2 tablespoons olive oil
2 tablespoons chopped fresh parsley
1/2 teaspoon garlic powder
1 teaspoon dried or chopped onion
2 tablespoons olive oil
3/4 teaspoon dried rosemary
1 teaspoon salt
1 teaspoon dried oregano
1 teaspoon dried sage
4 skinless, boneless chicken breast halves - cut into 1/4 inch cubes
1 1/2 cups shredded Cheddar cheese
2 cups milk
1 teaspoon lemon juice
2 tablespoons minced fresh rosemary
Heat oil in a medium skillet over medium heat.

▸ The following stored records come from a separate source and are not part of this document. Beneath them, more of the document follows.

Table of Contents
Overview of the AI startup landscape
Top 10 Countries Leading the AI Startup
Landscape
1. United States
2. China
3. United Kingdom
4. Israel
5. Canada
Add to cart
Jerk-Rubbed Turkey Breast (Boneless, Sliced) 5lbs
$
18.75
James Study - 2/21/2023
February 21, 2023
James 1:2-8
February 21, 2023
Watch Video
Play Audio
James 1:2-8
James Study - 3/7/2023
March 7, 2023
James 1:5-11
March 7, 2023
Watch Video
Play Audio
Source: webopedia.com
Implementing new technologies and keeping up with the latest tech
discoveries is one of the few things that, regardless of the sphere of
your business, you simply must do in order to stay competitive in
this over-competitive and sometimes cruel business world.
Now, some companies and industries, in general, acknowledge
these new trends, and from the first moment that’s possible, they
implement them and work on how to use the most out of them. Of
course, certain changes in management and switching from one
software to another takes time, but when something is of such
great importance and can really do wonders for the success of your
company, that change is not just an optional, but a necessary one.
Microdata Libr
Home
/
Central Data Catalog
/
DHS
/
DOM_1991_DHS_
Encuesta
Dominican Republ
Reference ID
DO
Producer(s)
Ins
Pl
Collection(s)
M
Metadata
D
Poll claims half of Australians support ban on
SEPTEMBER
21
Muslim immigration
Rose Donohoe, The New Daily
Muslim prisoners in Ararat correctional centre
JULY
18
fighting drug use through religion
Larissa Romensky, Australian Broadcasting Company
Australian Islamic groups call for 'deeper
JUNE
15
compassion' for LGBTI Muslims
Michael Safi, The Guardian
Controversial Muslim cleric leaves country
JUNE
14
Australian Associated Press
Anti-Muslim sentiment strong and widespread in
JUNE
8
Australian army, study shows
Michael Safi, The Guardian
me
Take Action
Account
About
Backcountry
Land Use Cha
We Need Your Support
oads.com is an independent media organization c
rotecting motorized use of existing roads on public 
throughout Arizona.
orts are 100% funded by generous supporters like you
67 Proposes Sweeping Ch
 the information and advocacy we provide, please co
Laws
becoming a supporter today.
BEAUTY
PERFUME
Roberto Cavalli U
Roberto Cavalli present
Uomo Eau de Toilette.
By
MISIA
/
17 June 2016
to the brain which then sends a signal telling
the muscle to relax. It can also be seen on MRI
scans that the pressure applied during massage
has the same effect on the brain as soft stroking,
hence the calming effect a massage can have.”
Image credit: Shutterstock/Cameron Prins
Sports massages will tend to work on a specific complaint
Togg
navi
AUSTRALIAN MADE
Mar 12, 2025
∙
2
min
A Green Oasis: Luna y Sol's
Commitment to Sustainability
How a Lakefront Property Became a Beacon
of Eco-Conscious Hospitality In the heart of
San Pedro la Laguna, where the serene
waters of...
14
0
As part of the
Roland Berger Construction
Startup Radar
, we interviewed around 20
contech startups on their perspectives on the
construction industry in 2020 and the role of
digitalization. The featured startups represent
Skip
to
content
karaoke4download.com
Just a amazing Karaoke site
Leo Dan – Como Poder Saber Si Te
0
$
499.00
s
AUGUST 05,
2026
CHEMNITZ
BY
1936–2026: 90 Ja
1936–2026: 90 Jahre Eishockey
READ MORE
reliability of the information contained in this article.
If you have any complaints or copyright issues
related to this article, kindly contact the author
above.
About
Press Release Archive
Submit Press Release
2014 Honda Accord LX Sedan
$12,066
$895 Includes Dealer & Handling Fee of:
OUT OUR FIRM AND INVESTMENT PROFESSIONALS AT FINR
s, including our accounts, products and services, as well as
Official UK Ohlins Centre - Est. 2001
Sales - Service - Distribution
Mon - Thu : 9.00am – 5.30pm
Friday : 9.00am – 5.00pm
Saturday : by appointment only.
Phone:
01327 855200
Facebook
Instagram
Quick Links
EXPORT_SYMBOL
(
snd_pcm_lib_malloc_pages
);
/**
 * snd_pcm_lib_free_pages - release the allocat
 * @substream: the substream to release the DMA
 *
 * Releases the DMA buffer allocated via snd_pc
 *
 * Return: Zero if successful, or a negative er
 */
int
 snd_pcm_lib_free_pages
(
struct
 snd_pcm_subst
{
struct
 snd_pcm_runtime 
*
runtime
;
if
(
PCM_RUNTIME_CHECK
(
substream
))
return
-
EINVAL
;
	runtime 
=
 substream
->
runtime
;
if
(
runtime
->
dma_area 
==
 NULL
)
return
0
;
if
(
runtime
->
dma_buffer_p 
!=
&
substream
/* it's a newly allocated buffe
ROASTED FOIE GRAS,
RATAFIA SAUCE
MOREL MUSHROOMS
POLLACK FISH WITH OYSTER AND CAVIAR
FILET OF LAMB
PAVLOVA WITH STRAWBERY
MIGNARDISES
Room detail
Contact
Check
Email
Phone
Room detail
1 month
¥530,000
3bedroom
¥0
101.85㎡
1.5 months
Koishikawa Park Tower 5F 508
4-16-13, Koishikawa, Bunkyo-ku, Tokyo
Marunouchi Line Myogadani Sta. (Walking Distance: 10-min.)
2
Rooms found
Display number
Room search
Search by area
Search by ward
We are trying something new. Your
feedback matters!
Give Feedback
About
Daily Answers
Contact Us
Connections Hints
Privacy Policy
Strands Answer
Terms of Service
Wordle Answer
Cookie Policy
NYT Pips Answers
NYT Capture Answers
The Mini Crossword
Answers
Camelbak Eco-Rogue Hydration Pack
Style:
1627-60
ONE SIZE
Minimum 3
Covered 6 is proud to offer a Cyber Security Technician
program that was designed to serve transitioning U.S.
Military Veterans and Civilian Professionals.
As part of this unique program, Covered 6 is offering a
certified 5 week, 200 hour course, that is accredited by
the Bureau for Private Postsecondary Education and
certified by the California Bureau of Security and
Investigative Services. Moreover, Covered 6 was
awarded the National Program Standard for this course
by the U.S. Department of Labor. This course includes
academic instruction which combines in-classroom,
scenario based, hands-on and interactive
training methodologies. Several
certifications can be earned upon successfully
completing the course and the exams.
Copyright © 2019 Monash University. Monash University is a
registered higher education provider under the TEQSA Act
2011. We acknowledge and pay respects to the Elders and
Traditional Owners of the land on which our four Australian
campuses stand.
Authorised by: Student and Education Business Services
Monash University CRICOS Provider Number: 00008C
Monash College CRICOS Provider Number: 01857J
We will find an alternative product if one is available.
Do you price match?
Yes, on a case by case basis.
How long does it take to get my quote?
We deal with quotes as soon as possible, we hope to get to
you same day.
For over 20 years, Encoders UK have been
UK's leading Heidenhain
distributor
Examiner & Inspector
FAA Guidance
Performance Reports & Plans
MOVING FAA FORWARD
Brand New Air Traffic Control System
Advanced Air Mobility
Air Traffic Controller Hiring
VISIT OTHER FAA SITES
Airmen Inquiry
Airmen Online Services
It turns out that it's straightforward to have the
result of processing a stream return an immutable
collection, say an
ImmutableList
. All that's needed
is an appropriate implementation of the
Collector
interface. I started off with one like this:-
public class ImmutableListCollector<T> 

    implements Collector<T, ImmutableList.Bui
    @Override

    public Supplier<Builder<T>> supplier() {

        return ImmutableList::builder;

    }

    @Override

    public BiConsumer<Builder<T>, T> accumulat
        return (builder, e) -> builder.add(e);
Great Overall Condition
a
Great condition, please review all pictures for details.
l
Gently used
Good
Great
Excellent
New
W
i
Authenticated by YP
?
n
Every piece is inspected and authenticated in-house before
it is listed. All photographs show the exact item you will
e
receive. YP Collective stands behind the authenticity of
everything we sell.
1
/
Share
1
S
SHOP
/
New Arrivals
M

Saute the parsley, garlic powder, onion, olive oil, rosemary and salt for 3 minutes. Stirring constantly, brown chicken.
Preheat oven to 350 degrees F (175 degrees C).
In a small bowl, mix the olive oil, chicken, cheese and milk.
Stir the lemon juice and rosemary into the chicken mixture. Pour chicken mixture into a 10x13 inch baking dish. Sprinkle with sliced cheese. Cover and refrigerate overnight.
The next morning, preheat oven to 375 degrees F (190 degrees C).
Bake uncovered for 55 to 60 minutes or until chicken is cooked through and juices run clear.